Ainda que pensemos essa relação que restringe alguns como algo pesado e difícil, “Lobo e Cão” carrega uma gentileza e amor em tudo que quer dizer. Mesmo nos momentos mais duros que Luís passa, a narrativa busca o acolher sempre, seja com a mãe que o apoia ou sua pequena comunidade de amigos e amigas. Da mesma forma, enquanto Ana se descobre, as cenas exaltam sua identidade e seus sentimentos de forma calorosa. É um filme muito doce nos detalhes, que explora uma sensualidade latente da garota, sempre mais contida, mas mostrando que há algo forte dentro dela, como um oceano prestes a se soltar. Essa doçura e timidez nas descobertas lembra muito o cinema de Céline Sciamma, mas há um maior otimismo em Varejão que faz a relação entre Ana e Cloé (Cristiana Branquinho) ser algo gostoso de ser observado, nos faz torcer pelo primeiro beijo, admirar cada contato entre elas e saber que ali há algo bom, feliz e recíproco, o que nem sempre ocorre dessa forma em filmes da temática queer.
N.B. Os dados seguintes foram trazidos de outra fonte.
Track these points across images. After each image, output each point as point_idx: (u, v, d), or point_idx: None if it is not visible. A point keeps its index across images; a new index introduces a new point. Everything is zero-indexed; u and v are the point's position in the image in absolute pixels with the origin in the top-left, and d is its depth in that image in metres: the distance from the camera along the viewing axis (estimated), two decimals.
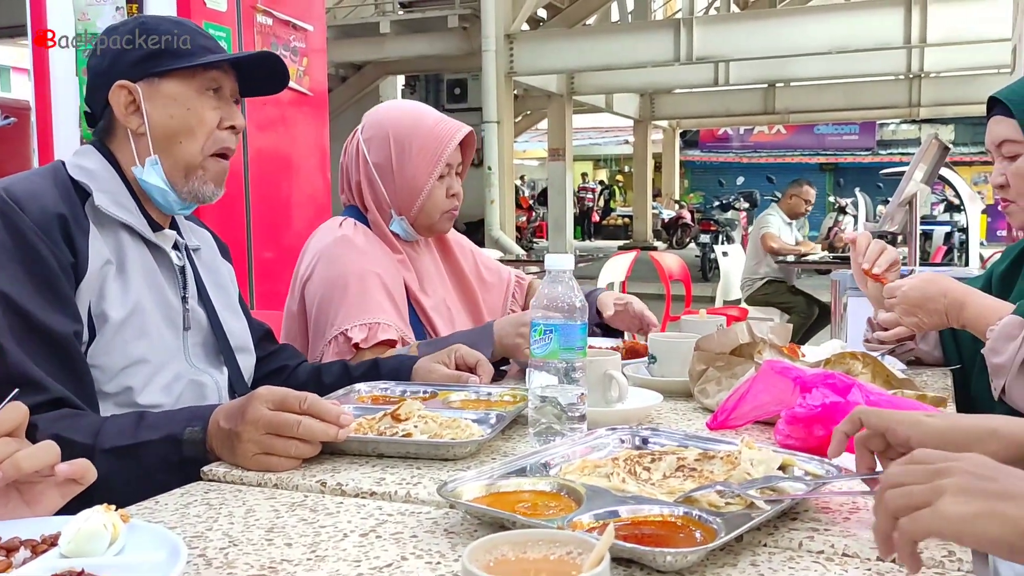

Mas é esse tom que a diretora propõe que permeia toda a narrativa e transforma cada arco-íris refletido num elemento quase mágico, que nos joga internamente nesse lugar da juventude, onde tudo parece ter mais possibilidade e cor.

Fica claro que a ilha é um lugar pequeno demais para Ana e Luís, como animais presos em gaiolas ou baleias que precisam encontrar seus próprios grupos para sobreviverem a esse mundo. Não há pesar também no deixar a casa, e a família, para trás, mas sim uma grande esperança de que esse é apenas o início dessa jornada cheia de horizontes a explorar.